How To
Custom Evaluation Using Deterministic Eval
In most of the AI applications, predictable behaviour is essential for maintaining reliability, consistency, and system integrity. Deterministic evaluations help verify that AI models operate within expected constraints, minimising inconsistencies and unintended variability.
Future AGI provides Deterministic Eval that evaluates outputs by comparing them to predefined rules or expected patterns. It checks whether:
- The output consistently adheres to a given rule prompt.
- It meets the structure or format defined by the evaluation (e.g., multiple-choice validation).
- Variability in output is minimised when the same input is provided.
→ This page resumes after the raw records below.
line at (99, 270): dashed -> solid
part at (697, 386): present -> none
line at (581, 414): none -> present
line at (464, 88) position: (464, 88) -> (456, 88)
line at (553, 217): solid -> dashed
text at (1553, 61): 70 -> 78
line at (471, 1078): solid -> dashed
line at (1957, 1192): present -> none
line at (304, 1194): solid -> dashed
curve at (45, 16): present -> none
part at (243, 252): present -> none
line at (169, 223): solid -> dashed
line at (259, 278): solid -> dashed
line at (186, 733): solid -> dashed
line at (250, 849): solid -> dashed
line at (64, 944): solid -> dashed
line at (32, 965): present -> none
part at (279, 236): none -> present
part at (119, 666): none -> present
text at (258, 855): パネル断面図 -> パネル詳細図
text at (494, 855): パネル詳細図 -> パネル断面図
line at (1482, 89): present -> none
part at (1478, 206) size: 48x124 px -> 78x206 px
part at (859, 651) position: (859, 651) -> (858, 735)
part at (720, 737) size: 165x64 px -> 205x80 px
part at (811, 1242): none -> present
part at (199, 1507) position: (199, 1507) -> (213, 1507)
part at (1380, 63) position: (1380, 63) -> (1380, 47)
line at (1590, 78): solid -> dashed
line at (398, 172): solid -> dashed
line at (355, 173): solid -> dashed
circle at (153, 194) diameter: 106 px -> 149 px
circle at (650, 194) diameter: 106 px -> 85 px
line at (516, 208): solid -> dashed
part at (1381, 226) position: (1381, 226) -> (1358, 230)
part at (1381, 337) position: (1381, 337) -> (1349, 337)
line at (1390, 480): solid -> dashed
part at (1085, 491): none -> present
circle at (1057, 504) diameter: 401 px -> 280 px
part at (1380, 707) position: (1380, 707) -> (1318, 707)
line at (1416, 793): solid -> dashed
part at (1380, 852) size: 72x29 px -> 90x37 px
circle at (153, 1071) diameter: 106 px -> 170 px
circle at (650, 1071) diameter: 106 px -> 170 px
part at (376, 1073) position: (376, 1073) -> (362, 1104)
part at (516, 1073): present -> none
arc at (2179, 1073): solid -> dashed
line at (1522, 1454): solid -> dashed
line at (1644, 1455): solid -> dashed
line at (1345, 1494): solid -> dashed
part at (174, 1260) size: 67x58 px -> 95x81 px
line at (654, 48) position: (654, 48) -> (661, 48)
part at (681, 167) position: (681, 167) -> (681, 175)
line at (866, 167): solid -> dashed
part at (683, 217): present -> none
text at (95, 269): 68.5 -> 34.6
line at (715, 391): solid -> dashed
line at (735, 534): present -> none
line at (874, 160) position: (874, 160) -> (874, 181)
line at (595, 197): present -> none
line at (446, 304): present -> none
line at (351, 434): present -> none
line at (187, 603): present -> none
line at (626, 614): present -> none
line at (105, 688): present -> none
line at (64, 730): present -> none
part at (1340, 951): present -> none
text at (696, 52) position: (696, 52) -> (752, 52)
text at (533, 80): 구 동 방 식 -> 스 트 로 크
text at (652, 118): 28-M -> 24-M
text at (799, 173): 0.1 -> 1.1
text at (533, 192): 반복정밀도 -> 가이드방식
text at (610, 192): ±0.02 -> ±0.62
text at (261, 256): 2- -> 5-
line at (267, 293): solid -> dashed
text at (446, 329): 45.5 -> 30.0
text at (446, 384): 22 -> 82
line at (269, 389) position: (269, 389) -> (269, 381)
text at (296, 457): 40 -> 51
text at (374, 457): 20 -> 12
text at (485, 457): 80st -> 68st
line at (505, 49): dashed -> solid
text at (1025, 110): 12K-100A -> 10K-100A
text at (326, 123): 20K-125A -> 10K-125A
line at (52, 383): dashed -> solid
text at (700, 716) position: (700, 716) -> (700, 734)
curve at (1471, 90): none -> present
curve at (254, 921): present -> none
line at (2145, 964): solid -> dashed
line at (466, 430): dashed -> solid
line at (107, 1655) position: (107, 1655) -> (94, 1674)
Key Features of Deterministic Eval:
- Rule-Based Validation: Uses a customisable rule prompt to define the criteria for evaluating outputs.
- Multiple Choice Handling: Supports evaluation for tasks that involve multiple-choice questions.
- Customisable Inputs: Works with flexible input types and can be adapted for various AI-generated outputs, such as text, conversation, or image.
Click here to read the eval definition of Deterministic Eval
a. Using Interface
Required Parameters
- Input: The input to be evaluated.
- Choices: A set of predefined options for multiple-choice questions (if applicable).
- Rule Prompt: A rule or set of conditions that the output must meet (e.g., “Output must include X if input includes Y”).
- MultiChoice: A Boolean value indicating whether the output should be treated as a multiple-choice question.
The result is a set of choices provided by the user of the output’s adherence to the deterministic criteria.